# Auger Engagement Lock stuck in place



## Brother_Ent (Jan 8, 2022)

Husqvarna ST 224

When holding down the Drive engagement along with the Auger engagement there is suppose to be a metal piece that locks it down.

Right now the engagement lock on the auger side is stuck in the locking place. Pressing the drive lever down does not move the engagement lock anymore.

It appears they are linked via cable but I dont see an issue with the cable or anything else between the two.
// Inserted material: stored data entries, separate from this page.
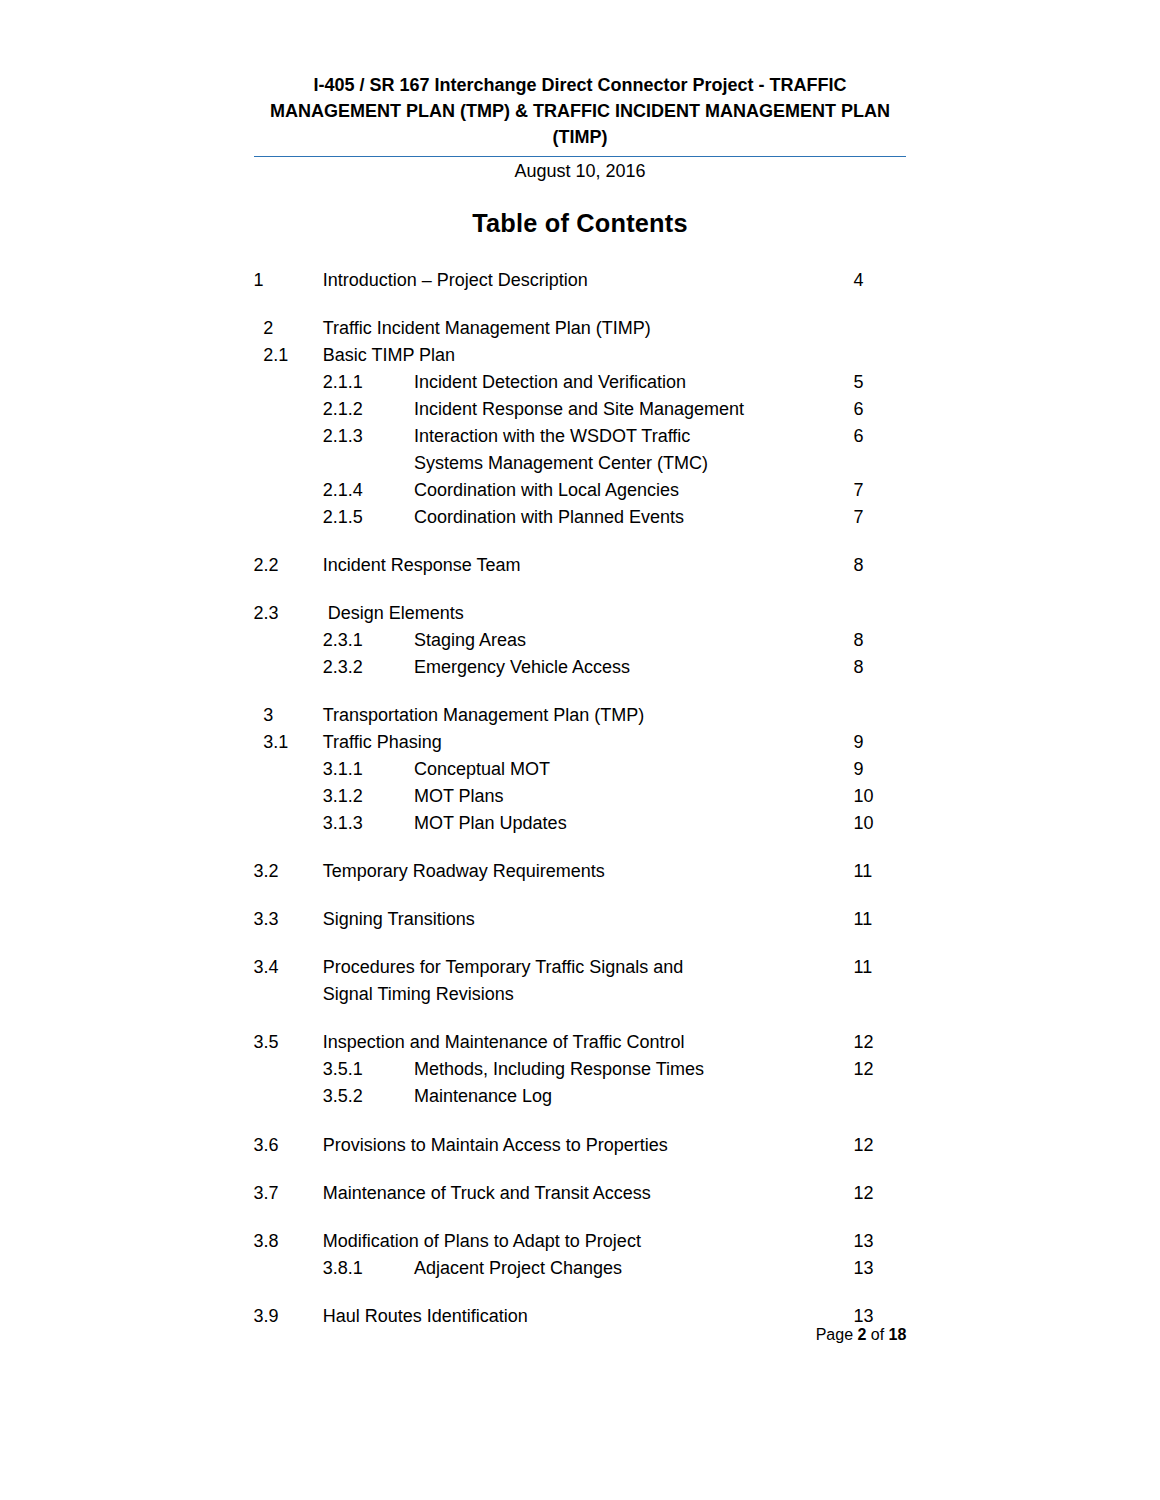I-405 / SR 167 Interchange Direct Connector Project - TRAFFIC MANAGEMENT PLAN (TMP) & TRAFFIC INCIDENT MANAGEMENT PLAN (TIMP)
August 10, 2016
Table of Contents
| 1 | Introduction – Project Description | 4 |
| 2 | Traffic Incident Management Plan (TIMP) | |
| 2.1 | Basic TIMP Plan | |
| | 2.1.1 | Incident Detection and Verification | 5 |
| | 2.1.2 | Incident Response and Site Management | 6 |
| | 2.1.3 | Interaction with the WSDOT Traffic | 6 |
| | | Systems Management Center (TMC) | |
| | 2.1.4 | Coordination with Local Agencies | 7 |
| | 2.1.5 | Coordination with Planned Events | 7 |
| 2.2 | Incident Response Team | 8 |
| 2.3 | Design Elements | |
| | 2.3.1 | Staging Areas | 8 |
| | 2.3.2 | Emergency Vehicle Access | 8 |
| 3 | Transportation Management Plan (TMP) | |
| 3.1 | Traffic Phasing | 9 |
| | 3.1.1 | Conceptual MOT | 9 |
| | 3.1.2 | MOT Plans | 10 |
| | 3.1.3 | MOT Plan Updates | 10 |
| 3.2 | Temporary Roadway Requirements | 11 |
| 3.3 | Signing Transitions | 11 |
| 3.4 | Procedures for Temporary Traffic Signals and | 11 |
| | Signal Timing Revisions | |
| 3.5 | Inspection and Maintenance of Traffic Control | 12 |
| | 3.5.1 | Methods, Including Response Times | 12 |
| | 3.5.2 | Maintenance Log | |
| 3.6 | Provisions to Maintain Access to Properties | 12 |
| 3.7 | Maintenance of Truck and Transit Access | 12 |
| 3.8 | Modification of Plans to Adapt to Project | 13 |
| | 3.8.1 | Adjacent Project Changes | 13 |
| 3.9 | Haul Routes Identification | 13 |
Page 2 of 18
Can I get any help as to what may be the cause of this?


----------



## BullFrog (Oct 14, 2015)

Hi and welcome to SBF.

The ST 224 has been around for a while and over the years a few things have changed in their design. Can you give the model and serial number found on the ID plate and/or photo of where the problem might be. Perhaps someone will recognize what's missing or out of place.


----------



## dr bob (Dec 12, 2015)

Is the machine sitting outside in sub-freezing conditions? I had an issue with water gathered in that little cross-cable freezing and maintaining the latching hook under tension. Mine normally lives in a CC garage, so no problems appeared until I was out for a bit and the water in there froze.

Solution: Thawed it out (easy in that CC garage workshop). Disconnected the cable right side, and dropped the end of the cable housing to let any water in there fall out. Follow the water with WD40 ("Water Displacer 40"), and follow that with a little spray silicone lube. Then double-checked the little fittings on the ends that are supposed to keep water out of the cable casing... Grease will do that sort of, in a pinch. Anyway, reconnected the cable, lubed the little hooked arm where it latches over the pin on the right handle, and called it good. That was a couple seasons ago, no further issues.


----------



## Brother_Ent (Jan 8, 2022)




----------



## Brother_Ent (Jan 8, 2022)

dr bob said:


> Is the machine sitting outside in sub-freezing conditions? I had an issue with water gathered in that little cross-cable freezing and maintaining the latching hook under tension. Mine normally lives in a CC garage, so no problems appeared until I was out for a bit and the water in there froze.


I keep mine out of the weather but it has always been in sub-zero temps. I thought maybe that it could have been frozen as well at first but I tested the mechanism when we had a 3 day spurt of plus 5-10(c) temps and I had the same issue.


----------



## dr bob (Dec 12, 2015)

Brother_Ent said:


> I keep mine out of the weather but it has always been in sub-zero temps. I thought maybe that it could have been frozen as well at first but I tested the mechanism when we had a 3 day spurt of plus 5-10(c) temps and I had the same issue.


You can pretty easily watch to see if that little hook moves back and forth as you operate the auger drive handle. The little button/post that the hook latches over is supposed to be lubricated. I'll speculate that wear would deepen the hook, and leave it maybe a little less willing to release. The actual mechanism for the interlock cable and the hook is amazingly simple, and easy to remove, dry out, lubricate or replace pieces, reinstall.


----------



## distrbd (Dec 8, 2021)

Thanks for the tip dr bob, that little hook in my st224 was starting to not release but since the machine is new I thought there had to be a simpler reason for it and sure enough all it needed was a bit of white lithium grease . now it is working as it should.


----------